Holtz’s recruiting classes were fine at the very top. Elkino Watson, Andre Davis, and Sean Price would have starred for any USF team. His bigger problem was the middle third, which barely turned up anyone good enough to start in four straight losing seasons. If you grouped Willie Taggart’s classes into thirds, the middle third would have a lot of future starters in it, and the bottom third would have a couple hits.
An insightful comparison here is Torrel Saffold and Fidel Montgomery. Both were junior college defensive backs and career rotation players at USF. Montgomery is about the 6th best player of the Holtz’s 2012 class (a top third player); Saffold is about the 6th worst player of Taggart’s 2013 class (a bottom third player). When the bottom third of a class is turning up contributors, the coach really did something right. When they’re the only recognizable names five years later, the coach did something wrong. And finally:
- My “star” and “contributor” ratings aren’t very good. They don’t capture the value of players like Saffold and Montgomery, who filled a role on the teams they played for. Similarly, players like Mike White, Derrick Calloway, and Terrence Mitchell provided value to USF before leaving the program early. Even the much put-upon Alex Mut appeared in 38 games, which is 38 more than you and I, and he deserves credit for that. It’s grossly unfair to equate such players with the likes of Jamius Gumsby, Tiger Powell, and Rohan Blackwood, who never saw the field for USF.

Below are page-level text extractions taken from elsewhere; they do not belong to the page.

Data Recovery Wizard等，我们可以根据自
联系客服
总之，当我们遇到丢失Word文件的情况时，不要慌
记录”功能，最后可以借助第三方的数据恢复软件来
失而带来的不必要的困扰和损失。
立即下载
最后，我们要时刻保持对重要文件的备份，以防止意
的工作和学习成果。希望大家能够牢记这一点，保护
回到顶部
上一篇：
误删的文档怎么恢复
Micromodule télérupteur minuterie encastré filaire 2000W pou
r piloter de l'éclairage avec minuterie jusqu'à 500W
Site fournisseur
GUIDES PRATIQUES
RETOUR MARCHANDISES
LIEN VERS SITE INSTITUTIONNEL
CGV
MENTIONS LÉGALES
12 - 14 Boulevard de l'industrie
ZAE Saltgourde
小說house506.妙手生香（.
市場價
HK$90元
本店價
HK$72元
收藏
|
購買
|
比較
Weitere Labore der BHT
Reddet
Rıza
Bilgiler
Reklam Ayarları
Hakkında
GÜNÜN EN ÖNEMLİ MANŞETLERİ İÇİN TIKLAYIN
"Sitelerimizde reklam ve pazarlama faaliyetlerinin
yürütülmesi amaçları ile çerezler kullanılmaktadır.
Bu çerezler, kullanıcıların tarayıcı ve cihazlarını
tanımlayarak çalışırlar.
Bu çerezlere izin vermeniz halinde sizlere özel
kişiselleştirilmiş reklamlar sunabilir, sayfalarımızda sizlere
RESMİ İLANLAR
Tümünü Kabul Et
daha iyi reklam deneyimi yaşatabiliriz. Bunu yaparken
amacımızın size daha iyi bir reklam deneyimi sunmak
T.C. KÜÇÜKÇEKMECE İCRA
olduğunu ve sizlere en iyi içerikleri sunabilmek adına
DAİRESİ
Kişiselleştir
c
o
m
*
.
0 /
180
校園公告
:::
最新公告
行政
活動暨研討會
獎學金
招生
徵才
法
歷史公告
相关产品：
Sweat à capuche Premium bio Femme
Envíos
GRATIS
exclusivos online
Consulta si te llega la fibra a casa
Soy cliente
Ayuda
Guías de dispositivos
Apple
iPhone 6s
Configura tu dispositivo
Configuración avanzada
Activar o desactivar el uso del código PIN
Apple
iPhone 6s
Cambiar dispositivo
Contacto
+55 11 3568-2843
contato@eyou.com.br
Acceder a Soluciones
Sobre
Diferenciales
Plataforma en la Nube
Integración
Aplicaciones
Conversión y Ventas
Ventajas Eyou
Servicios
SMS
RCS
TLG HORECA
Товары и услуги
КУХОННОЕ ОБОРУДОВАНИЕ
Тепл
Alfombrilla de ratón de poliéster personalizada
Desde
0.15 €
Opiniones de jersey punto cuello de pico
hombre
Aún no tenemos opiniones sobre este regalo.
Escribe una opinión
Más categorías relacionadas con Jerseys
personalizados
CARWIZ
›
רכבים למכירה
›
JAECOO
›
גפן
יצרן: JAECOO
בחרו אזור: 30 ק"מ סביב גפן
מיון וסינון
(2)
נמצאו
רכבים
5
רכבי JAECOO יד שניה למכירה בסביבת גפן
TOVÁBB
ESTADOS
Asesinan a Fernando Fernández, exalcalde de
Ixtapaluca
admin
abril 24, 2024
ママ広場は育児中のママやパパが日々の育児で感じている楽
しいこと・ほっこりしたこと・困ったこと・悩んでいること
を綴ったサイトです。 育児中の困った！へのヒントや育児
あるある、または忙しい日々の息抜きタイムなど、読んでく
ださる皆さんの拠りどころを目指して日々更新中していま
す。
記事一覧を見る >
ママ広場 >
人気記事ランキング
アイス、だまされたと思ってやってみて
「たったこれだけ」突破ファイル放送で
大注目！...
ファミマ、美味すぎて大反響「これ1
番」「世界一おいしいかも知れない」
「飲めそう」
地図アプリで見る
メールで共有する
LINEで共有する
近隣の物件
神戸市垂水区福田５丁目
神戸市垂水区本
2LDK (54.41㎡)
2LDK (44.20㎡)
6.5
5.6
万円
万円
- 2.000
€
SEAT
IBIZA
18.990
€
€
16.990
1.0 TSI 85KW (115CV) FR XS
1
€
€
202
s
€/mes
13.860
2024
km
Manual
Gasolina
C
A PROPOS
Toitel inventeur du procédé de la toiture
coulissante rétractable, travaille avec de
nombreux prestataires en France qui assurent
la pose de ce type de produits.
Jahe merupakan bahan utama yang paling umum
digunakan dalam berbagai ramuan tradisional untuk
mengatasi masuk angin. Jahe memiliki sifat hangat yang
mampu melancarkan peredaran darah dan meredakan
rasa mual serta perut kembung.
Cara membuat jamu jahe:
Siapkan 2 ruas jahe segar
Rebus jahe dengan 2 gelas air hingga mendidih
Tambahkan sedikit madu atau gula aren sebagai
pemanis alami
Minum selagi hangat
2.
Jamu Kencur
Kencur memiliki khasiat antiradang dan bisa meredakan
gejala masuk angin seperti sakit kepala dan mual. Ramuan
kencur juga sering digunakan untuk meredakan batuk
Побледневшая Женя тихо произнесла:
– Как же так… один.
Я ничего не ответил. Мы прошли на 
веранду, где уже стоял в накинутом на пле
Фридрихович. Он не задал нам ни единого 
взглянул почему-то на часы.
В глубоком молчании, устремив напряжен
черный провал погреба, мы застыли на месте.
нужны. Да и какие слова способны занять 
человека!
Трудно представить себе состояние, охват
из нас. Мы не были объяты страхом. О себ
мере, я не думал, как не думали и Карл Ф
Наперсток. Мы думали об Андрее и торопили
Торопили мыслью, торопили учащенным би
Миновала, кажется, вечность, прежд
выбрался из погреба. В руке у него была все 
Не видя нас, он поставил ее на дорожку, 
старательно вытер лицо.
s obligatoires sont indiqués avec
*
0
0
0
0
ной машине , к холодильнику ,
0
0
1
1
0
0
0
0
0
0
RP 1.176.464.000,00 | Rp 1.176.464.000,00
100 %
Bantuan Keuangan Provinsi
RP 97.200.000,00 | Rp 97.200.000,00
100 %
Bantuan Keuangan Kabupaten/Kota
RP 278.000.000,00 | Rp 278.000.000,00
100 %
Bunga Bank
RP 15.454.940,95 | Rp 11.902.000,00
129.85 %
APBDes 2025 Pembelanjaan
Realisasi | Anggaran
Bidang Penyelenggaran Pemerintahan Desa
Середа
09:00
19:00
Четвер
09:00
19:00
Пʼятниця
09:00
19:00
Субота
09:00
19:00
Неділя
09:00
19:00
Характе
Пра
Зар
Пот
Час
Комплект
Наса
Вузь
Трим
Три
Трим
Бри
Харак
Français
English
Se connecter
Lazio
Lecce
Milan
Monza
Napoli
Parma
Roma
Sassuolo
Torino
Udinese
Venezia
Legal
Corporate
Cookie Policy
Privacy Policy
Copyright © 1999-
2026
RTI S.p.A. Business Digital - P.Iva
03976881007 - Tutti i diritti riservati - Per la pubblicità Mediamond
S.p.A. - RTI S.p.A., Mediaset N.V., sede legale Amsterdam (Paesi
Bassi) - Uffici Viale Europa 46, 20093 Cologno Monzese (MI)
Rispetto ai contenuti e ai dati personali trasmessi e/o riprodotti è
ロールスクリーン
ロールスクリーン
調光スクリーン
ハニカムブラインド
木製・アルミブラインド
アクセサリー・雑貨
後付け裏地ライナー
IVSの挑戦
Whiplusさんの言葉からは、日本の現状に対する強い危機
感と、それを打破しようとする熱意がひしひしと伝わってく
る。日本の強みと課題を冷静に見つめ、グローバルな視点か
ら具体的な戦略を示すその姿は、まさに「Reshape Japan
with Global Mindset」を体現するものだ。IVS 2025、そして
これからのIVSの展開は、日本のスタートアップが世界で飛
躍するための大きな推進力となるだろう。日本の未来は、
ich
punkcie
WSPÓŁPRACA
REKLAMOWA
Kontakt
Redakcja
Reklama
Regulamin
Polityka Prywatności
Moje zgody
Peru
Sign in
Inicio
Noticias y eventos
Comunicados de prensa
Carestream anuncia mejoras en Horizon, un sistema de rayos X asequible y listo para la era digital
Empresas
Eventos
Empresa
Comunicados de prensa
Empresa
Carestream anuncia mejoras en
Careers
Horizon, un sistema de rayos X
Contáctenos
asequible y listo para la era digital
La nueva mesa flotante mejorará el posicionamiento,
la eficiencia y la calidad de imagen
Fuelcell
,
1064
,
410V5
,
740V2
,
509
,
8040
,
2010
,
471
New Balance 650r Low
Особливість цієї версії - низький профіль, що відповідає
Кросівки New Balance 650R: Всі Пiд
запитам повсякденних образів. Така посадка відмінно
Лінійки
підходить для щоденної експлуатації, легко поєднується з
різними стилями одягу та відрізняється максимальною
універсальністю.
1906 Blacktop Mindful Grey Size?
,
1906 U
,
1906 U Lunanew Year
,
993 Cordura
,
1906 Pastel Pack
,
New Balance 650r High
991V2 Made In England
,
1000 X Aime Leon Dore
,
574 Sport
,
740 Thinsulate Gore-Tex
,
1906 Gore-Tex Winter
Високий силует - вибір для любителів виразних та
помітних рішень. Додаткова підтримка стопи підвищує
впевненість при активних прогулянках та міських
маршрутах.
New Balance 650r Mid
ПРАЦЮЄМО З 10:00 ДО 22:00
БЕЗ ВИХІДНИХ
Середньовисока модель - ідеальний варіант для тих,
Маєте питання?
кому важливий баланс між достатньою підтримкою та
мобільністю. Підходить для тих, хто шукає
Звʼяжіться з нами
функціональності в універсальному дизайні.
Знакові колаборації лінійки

To that end, I am developing an objective mathematical system for rating recruiting classes. In brief, it will be based on how many games you played and started; how good a team you played for; did you win any awards (e.g., all-conference); and there will a statistical element for positions where that makes sense. Each career will be rated on a scale of 0 to 5 stars. That will make for interesting, objective comparisons of past classes.
Which I think has its place in modern football analysis. If attrition really is the biggest indicator of future success, then we should be able to predict which teams are better and worse positioned for the future, simply by looking at rosters. Perhaps such a system could help identify teams due for a fall, or those due to rise again. I will share my results here. Thank you for reading.